Dans un très récent arrêt du 4 décembre 2019, la Chambre sociale de la Cour de cassation confirme sa jurisprudence, désormais rigoriste, en matière de recours au CDD d’usage dans le domaine sportif.
- Le litige
L’affaire mettait aux prises un joueur de rugby, engagé par le club professionnel de Béziers à compter du 1er juillet 2006, par CDD d’usage successivement conclus pour une saison sportive, et renouvelés chaque année, le dernier contrat s’étant achevé le 30 juin 2013.
A l’issue de ce dernier contrat, le joueur a saisi la juridiction prud’homale aux fins de requalification de la relation contractuelle en contrat de travail à durée indéterminée et paiement de diverses indemnités.
La Cour d’appel de Montpellier ayant fait droit aux demandes du salarié, le club employeur s’est pourvu en cassation en faisant valoir que tout club de rugby professionnel ne s’attache les services de joueurs professionnels que pour la durée d’une ou plusieurs saisons sportives, de sorte que ce type de contrat est nécessairement un « CDD d’usage ».
L’employeur invoquait ainsi l’usage, il est vrai constant dans le sport professionnel, de recourir au CDD pour le recrutement des joueurs.
Rappelons que l’article L. 1242-2 du Code du travail mentionne, au nombre des cas de recours au CDD, les « emplois pour lesquels, dans certains secteurs (…), il est d’usage constant de ne pas recourir au contrat de travail à durée indéterminée ».
L’article D. 1242-1 du même code vise expressément, dans la liste des secteurs d’activités concernés…le sport professionnel.

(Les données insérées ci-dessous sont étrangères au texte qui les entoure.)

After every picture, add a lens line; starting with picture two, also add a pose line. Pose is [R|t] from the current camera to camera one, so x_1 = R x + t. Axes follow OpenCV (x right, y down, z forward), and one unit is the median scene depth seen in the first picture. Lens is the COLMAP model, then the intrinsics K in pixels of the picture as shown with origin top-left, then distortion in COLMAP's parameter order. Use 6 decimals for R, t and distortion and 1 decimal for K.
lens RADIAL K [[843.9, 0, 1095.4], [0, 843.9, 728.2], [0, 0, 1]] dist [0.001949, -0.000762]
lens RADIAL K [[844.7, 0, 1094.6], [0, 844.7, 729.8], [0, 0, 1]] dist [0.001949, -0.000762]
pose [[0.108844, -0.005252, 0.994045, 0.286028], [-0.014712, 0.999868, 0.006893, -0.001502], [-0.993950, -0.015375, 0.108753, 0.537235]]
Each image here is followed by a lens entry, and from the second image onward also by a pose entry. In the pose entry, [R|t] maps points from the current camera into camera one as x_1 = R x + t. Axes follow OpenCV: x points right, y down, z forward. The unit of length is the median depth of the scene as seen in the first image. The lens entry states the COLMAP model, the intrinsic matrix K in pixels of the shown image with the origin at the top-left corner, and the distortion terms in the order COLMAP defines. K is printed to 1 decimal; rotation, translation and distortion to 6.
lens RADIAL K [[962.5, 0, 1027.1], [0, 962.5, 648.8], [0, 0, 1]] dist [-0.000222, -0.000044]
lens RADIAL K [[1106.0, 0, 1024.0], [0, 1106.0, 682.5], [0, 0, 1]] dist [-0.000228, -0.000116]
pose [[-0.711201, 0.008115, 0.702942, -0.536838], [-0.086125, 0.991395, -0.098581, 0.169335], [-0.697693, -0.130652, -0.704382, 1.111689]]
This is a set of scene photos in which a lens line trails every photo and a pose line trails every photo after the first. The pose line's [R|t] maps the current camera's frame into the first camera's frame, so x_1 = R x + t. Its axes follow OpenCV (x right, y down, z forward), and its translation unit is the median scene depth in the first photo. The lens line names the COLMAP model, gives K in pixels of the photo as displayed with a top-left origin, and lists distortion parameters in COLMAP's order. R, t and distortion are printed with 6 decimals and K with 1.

- La position de la Cour de cassation
Pour autant, la Cour de cassation rejette le pourvoi du club employeur en retenant que :
« l’employeur se bornait à affirmer qu’il était d’usage de ne pas recourir au contrat à durée indéterminée dans le secteur du sport professionnel et ne produisait aux débats aucun élément concret et précis de nature à établir que le salarié exerçait un emploi par nature temporaire, la cour d’appel a pu en déduire que la requalification de la relation de travail en contrat à durée indéterminée devait être prononcée »
La Cour fait ainsi une application stricte des dispositions du Code du travail, dont il convient de rappeler que l’article L. 1242-1 pose le principe cardinal selon lequel :
« Un contrat de travail à durée déterminée, quel que soit son motif, ne peut avoir ni pour objet ni pour effet de pourvoir durablement un emploi lié à l’activité normale et permanente de l’entreprise. »
Or, force est de reconnaître qu’il y a une part d’artifice à considérer que l’emploi d’un joueur professionnel ne serait pas lié à l’activité normale et permanente de son club employeur !
La solution n’est pas nouvelle et a déjà été rendue en 2014 au sujet d’un entraîneur d’un club de football professionnel, durablement employé par recours à des CCD d’usage successifs. (Cass. soc. 17 déc. 2014, n°13-23176)
- Portée de la décision
Il est donc aujourd’hui acquis que, même dans les secteurs d’activité dans lesquels il est d’usage de recourir au CDD, l’employeur doit, en cas de litige, démontrer que l’emploi est par nature temporaire et ne peut se contenter d’invoquer l’existence d’un usage.
Cette décision, rendue en matière de sport professionnel, a en réalité une portée générale et doit alerter tout employeur recourant au CDD dit d’« usage ».
Soulignons enfin que, dans le domaine du sport professionnel, la loi n°2015-1541 du 27 novembre 2015 a sécurisé ces situations en instituant un CDD spécifique aux sportifs professionnels et entraîneurs, et en imposant le recours impératif à ce CDD spécifique, sans dérogation conventionnelle possible.
Les spécificités de ce « CDD sportif » ont trait, notamment, à la durée du contrat (article L. 222-2-4 du Code du sport), à son formalisme (article L. 222-2-5 du Code du sport) et à la reconnaissance du pouvoir des fédérations sportives ou ligues professionnelles de prévoir une procédure d’homologation du contrat de travail (article L. 222-2-6 du Code du sport).